Using an unbiased genetic screen in mice, Hartmut Geiger et al. found that the thrombomodulin–activated protein C pathway, which controls blood coagulation among other functions, also protects from radiation damage. Administration of a recombinant variant of thrombomodulin or of recombinant activated protein C protected mice from total body irradiation, pointing to potential therapeutic applications. Tissue damage induced by ionizing radiation in the hematopoietic and gastrointestinal systems is the major cause of lethality in radiological emergency scenarios and underlies some deleterious side effects in patients undergoing radiation therapy1,2. The identification of target-specific interventions that confer radiomitigating activity is an unmet challenge. Here we identify the thrombomodulin (Thbd)–activated protein C (aPC) pathway as a new mechanism for the mitigation of total body irradiation (TBI)-induced mortality.
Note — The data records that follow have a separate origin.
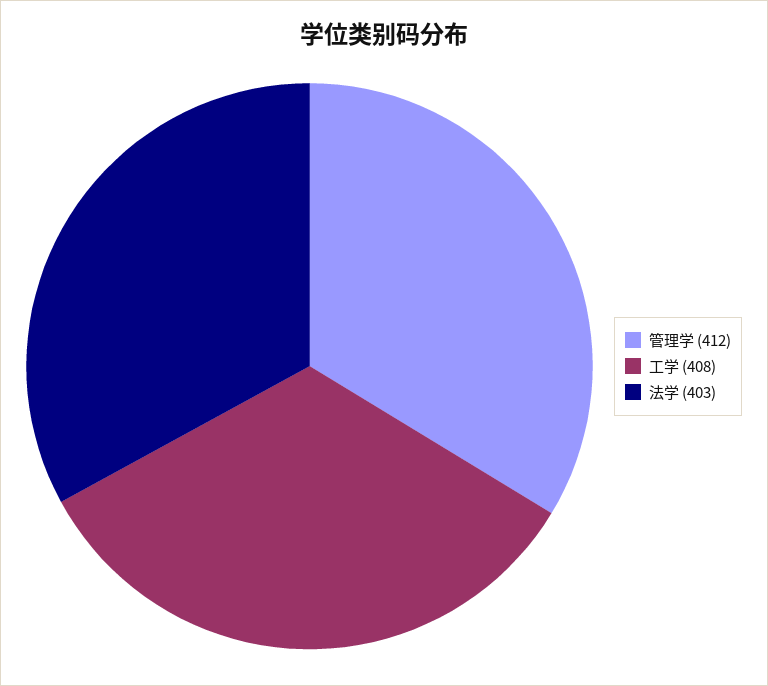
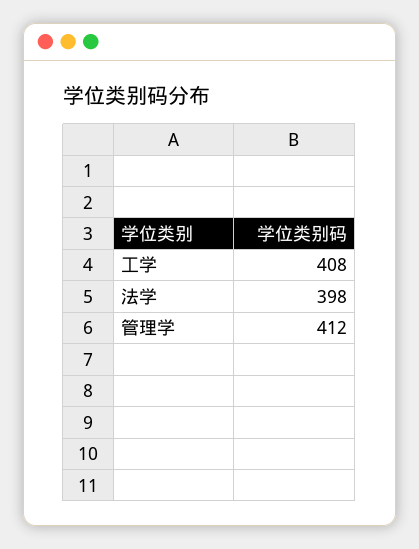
  {
    "管理学": 412,
    "工学": 408,
-   "法学": 403
+   "法学": 398
  }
Although the effects of the endogenous Thbd-aPC pathway were largely confined to the local microenvironment of Thbd-expressing cells, systemic administration of soluble Thbd or aPC could reproduce and augment the radioprotective effect of the endogenous Thbd-aPC pathway. Therapeutic administration of recombinant, soluble Thbd or aPC to lethally irradiated wild-type mice resulted in an accelerated recovery of hematopoietic progenitor activity in bone marrow and a mitigation of lethal TBI. Starting infusion of aPC as late as 24 h after exposure to radiation was sufficient to mitigate radiation-induced mortality in these mice. These findings suggest that pharmacologic augmentation of the activity of the Thbd-aPC pathway by recombinant Thbd or aPC might offer a rational approach to the mitigation of tissue injury and lethality caused by ionizing radiation.